Clustering: K-means vs. Gaussian Mixture Models (GMM) — ML Depth

K-means vs. GMM & EM Algorithm

Core Concepts for K-means & GMM

K-means:
- Objective: Minimize intra-cluster sum of squares (inertia).
- Algorithm: Iterative assignment and centroid update.
- Assumptions: Spherical, equally sized clusters. Hard assignments.
Gaussian Mixture Model (GMM):
- Assumption: Data points are generated from a mixture of several Gaussian distributions.
- Parameters: Mixing coefficients (π_k), means (μ_k), covariances (Σ_k).
- Objective: Maximize the log-likelihood of the data.
Expectation-Maximization (EM) Algorithm: Iterative algorithm for finding MLE or MAP estimates for models with latent variables.
- E-step (Expectation): Calculate posterior probabilities of latent variables (responsibilities).
- M-step (Maximization): Update model parameters using these responsibilities.
Latent Variables: In GMM, the component from which each data point is drawn.
Gaussian PDF: Formula for multivariate Gaussian distribution.
Cluster Shapes and Densities: How different covariance matrix structures in GMM handle varied cluster characteristics.

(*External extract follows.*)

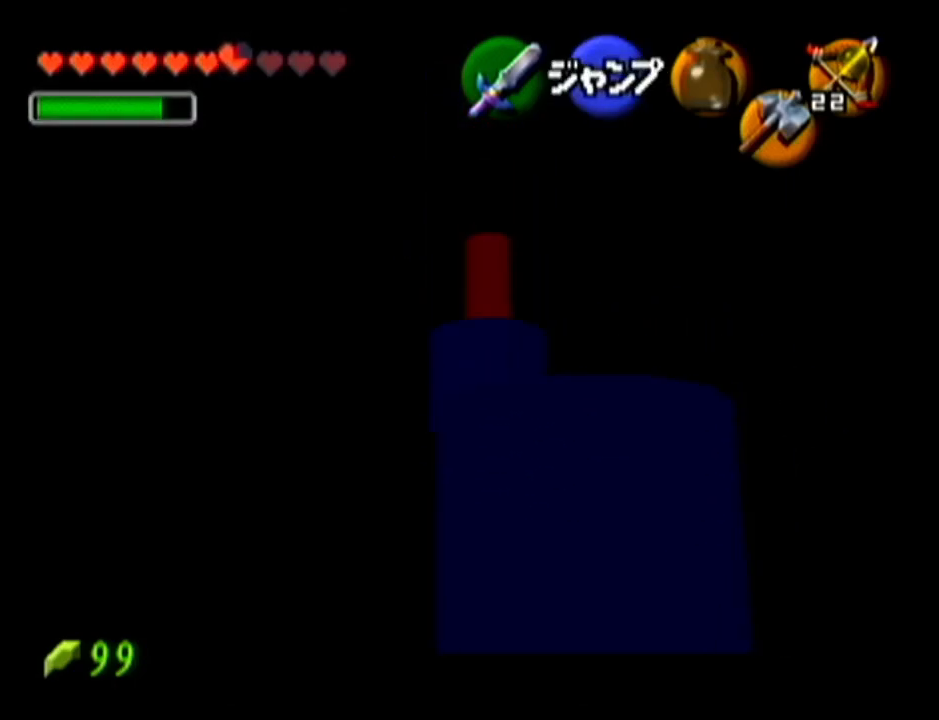
{"buttons": ["Z", "C_RIGHT"], "left_stick": "left", "events": []}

Clustering Algorithms Explained

Interviewer: Let's discuss clustering algorithms. Can you compare the mathematical formulations of K-means and Gaussian Mixture Models (GMM)? Then, please derive the Expectation-Maximization (EM) algorithm for GMMs.

Candidate: Certainly. Both K-means and GMM are popular clustering algorithms, but they make different assumptions and have different mathematical underpinnings.

K-means Clustering

Objective: K-means aims to partition N data points {x₁, ..., x_N} into K disjoint clusters C = {C₁, ..., C_K}, each with a centroid μ_k. The objective is to minimize the within-cluster sum of squares (WCSS), also known as inertia:

J_K-means = Σ_k=1^K Σ_{x_i ∈ C_k} ||x_i - μ_k||²

where μ_k is the mean of the points in cluster C_k.

Algorithm (Iterative):

Initialize K centroids μ₁, ..., μ_K (e.g., randomly).
Assignment Step: Assign each data point x_i to the cluster C_k whose centroid μ_k is closest (in Euclidean distance):
C_k = { x_i | ||x_i - μ_k||² ≤ ||x_i - μ_j||² for all j ≠ k }
Update Step: Recalculate the centroids μ_k as the mean of all data points assigned to cluster C_k:
μ_k = (1/|C_k|) Σ_{x_i ∈ C_k} x_i
Repeat steps 2 and 3 until convergence (e.g., centroids don't change much, or assignments stabilize).

K-means makes "hard" assignments of points to clusters and implicitly assumes clusters are spherical and roughly equally sized due to the Euclidean distance and centroid update.

Gaussian Mixture Models (GMM)

Assumption: GMM assumes that the data points are generated from a mixture of K Gaussian distributions. Each Gaussian component k has its own mean μ_k, covariance matrix Σ_k, and a mixing coefficient π_k (the prior probability of a point belonging to cluster k, with Σ_k π_k = 1).

Objective: GMM aims to find the parameters (π_k, μ_k, Σ_k for all k) that maximize the log-likelihood of the observed data {x₁, ..., x_N}.

The probability density of a data point x_i is given by the mixture:

P(x_i | θ) = Σ_k=1^K π_k N(x_i | μ_k, Σ_k)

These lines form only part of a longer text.